The Newcastle-upon-Tyne-based firm said before the Ukraine crisis that it expected inflation to be around 5 percent due to high labor, energy and material costs. But the impact of rising soft-commodity spending means inflation is now running at 6 to 7 percent.

Gregs said spending pressures at the beginning of the year were already “requiring some price increases”, “and further increases are expected.” The price of a Greggs sausage roll rose 5p to £ 1.05 last year, while other items rose 10p, sparking outrage from some customers.

Whiteside says Greggs will not jeopardize its position as a low-cost food retailer, so its price increase will depend on the competitive landscape.

Despite inflationary pressures, Greggs has confirmed plans to expand his shop estate from 2,181 to at least 3,000 stores by opening 150 stores a year. It recently opened sites in London’s Canary Wharf and Kings Cross, as well as a number of “drive-through” sites, as it focuses on city locations where rents fall during the epidemic.

The update comes as Greggs reports the biggest sales and profits in its 71-year history. Sales grew বছরে 1.23 billion a year from January, up 51 percent from last year when it was disrupted due to lockdowns and low manpower, and increased by 5.3 percent in 2019 compared to pre-epidemic levels.

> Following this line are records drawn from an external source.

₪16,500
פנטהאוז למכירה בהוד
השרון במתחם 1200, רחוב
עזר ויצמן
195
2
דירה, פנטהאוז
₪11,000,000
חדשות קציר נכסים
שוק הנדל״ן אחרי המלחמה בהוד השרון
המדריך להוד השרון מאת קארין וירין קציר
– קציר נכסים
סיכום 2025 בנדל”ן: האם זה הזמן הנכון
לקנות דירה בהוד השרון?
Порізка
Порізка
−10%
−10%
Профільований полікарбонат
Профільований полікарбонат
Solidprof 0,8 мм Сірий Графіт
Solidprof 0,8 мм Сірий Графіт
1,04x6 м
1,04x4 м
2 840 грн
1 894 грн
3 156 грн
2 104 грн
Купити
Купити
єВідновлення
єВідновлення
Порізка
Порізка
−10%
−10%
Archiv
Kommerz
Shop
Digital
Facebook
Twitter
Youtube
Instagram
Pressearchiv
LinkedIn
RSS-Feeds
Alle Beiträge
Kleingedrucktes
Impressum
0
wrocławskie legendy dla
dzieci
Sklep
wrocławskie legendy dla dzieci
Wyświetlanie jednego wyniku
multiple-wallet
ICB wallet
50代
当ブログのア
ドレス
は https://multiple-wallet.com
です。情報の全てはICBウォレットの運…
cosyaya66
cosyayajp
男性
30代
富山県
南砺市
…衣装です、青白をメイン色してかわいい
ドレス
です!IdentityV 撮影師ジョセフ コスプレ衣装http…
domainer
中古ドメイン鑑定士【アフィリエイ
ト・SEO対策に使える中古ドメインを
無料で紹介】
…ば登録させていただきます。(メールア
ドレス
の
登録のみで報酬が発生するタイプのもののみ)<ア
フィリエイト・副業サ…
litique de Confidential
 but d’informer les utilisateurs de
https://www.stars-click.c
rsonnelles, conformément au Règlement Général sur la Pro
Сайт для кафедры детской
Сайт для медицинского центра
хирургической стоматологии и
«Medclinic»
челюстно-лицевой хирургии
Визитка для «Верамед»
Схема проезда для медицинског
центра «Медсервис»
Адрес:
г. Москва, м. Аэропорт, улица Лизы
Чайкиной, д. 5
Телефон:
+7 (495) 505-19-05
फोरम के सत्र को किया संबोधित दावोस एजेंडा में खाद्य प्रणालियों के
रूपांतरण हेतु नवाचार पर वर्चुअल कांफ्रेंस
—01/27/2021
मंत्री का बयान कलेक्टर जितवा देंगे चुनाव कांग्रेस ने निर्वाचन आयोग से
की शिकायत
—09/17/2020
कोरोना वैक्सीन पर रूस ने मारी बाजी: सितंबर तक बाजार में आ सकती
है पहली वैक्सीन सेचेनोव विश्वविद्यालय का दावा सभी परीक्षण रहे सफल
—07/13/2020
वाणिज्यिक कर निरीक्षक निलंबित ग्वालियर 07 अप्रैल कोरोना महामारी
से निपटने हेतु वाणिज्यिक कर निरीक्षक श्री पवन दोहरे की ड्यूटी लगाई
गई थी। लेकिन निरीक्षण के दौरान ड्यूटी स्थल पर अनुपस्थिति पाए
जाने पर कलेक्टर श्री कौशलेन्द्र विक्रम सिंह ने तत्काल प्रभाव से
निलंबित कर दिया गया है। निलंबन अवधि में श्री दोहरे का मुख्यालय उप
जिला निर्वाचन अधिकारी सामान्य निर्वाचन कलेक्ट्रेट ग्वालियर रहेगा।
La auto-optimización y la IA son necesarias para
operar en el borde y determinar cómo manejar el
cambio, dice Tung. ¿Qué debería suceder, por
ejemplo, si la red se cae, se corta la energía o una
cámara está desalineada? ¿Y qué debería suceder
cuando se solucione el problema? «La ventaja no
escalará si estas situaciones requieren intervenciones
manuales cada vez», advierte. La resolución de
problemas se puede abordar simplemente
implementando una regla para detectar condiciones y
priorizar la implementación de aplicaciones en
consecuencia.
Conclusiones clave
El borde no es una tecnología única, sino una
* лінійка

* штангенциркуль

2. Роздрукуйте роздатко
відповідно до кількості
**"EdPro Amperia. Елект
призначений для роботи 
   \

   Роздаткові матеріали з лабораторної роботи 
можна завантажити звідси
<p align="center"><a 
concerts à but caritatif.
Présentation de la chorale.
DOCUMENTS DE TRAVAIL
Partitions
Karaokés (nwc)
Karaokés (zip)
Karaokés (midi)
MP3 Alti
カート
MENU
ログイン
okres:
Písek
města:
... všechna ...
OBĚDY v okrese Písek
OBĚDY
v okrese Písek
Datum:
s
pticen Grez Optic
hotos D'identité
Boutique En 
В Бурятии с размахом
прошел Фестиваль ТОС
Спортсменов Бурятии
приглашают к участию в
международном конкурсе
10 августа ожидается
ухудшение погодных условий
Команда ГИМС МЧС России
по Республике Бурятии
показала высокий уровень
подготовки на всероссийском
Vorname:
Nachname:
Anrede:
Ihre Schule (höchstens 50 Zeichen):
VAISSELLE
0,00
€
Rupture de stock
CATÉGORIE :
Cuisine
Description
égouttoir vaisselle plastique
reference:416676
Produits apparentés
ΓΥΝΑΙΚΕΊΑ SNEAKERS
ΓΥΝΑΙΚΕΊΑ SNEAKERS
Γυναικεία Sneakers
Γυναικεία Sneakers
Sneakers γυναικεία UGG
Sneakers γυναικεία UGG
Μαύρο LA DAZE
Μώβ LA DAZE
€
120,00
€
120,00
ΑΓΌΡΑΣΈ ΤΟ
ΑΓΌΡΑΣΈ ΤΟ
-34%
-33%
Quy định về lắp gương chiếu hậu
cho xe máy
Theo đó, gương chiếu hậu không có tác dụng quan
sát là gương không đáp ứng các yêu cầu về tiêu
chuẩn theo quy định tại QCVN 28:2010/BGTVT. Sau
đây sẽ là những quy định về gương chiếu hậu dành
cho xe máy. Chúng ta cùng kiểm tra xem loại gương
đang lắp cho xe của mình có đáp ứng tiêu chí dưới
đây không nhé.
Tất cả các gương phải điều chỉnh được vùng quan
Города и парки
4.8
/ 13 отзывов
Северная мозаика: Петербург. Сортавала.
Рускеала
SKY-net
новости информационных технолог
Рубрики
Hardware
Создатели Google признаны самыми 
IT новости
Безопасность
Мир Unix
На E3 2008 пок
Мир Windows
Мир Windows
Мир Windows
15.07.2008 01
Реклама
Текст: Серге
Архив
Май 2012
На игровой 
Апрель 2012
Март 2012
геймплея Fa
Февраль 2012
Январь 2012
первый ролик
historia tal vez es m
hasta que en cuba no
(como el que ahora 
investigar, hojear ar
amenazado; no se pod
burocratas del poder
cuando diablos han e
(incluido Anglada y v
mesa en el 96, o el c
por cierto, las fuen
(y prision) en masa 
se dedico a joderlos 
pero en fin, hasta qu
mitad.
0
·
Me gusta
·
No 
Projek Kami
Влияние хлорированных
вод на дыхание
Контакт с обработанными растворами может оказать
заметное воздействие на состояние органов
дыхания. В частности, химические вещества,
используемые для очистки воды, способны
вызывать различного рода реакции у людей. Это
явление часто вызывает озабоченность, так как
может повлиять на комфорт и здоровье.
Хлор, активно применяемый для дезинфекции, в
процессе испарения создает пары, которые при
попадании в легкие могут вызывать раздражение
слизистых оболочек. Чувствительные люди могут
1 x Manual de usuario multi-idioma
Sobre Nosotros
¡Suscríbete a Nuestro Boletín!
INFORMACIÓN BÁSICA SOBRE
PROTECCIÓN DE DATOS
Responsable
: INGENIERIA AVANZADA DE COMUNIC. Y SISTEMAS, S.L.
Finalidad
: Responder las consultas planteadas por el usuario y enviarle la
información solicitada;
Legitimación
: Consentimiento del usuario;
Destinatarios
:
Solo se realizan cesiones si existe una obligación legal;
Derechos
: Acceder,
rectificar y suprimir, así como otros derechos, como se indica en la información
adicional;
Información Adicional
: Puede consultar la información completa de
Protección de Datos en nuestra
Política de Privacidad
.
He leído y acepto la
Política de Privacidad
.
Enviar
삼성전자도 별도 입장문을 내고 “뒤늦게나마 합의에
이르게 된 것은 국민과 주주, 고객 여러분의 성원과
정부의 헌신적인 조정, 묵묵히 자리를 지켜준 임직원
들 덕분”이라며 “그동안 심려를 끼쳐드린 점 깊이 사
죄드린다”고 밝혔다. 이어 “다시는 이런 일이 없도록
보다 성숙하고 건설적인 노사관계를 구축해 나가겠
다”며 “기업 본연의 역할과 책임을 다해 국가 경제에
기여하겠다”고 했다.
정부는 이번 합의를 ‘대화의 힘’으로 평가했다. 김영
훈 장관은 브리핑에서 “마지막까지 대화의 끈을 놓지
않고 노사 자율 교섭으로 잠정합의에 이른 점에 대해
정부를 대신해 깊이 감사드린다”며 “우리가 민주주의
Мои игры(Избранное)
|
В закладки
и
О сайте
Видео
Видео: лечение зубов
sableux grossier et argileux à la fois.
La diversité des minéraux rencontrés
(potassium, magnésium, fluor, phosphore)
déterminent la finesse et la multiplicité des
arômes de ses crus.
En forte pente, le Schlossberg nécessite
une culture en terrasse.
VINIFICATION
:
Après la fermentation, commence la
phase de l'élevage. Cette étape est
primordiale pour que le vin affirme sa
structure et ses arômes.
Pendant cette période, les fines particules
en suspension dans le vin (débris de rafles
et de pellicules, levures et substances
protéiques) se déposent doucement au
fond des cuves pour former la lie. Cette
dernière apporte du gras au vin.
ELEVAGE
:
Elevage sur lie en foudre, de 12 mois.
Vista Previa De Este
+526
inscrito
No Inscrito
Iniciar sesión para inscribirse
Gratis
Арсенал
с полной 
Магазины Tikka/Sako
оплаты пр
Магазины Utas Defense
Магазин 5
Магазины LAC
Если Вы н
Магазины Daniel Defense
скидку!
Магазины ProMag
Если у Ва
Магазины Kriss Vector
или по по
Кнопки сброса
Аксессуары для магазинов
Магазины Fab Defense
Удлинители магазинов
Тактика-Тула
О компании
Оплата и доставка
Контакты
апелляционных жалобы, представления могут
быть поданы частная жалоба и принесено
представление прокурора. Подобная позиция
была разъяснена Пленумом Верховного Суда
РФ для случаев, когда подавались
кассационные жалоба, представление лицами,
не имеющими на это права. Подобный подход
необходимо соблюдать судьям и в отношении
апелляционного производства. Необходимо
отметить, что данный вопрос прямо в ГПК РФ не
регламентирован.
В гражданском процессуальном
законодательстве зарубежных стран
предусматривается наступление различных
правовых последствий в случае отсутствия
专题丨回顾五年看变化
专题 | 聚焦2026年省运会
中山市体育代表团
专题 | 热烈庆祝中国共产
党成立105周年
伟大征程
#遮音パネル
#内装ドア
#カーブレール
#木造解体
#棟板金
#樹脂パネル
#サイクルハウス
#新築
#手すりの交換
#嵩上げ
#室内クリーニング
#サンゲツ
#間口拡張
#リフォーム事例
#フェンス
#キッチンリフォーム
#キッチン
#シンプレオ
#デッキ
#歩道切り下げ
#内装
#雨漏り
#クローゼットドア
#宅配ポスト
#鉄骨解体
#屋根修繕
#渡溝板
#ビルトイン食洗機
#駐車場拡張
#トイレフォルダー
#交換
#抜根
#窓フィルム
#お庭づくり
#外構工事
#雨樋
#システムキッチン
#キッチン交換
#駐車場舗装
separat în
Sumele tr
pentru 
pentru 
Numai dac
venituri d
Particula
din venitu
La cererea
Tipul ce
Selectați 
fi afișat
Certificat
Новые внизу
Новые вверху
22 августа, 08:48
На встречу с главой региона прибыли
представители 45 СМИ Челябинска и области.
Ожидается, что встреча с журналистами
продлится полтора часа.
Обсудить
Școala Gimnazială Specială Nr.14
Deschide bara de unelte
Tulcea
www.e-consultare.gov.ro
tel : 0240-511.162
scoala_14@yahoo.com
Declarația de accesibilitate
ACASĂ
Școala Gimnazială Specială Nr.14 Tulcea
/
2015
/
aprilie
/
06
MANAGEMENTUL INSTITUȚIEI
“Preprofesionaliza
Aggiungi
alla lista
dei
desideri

Whiteside says “sales performance has been achieved despite unexpected supply shortages [becoming] Is a daily feature of our activities. “

Annual pre-tax profits rose to 145.6 million, compared to last year’s loss of £ 13.7 million, and still higher than the র 108.3 million recorded in 2019 before the coronavirus crisis. As a result of the profit recovery, Greggs is offering his employees a .6 16.6 million reward and a 40p-per-share special dividend for investors above the 42p-per-share final dividend.

Whiteside said, “In my long retail career, I have never experienced such a high level of prolonged disruption in operations, and we owe our success last year to our team’s commitment and willingness to work with these issues.”

The chief executive, who has overseen the seven-fold rise in Greggs’ share price over his nine-year term, will resign in May and hand it over to retail and property director, 50-year-old Roisin Curry. The company has identified international expansion as its next growth area.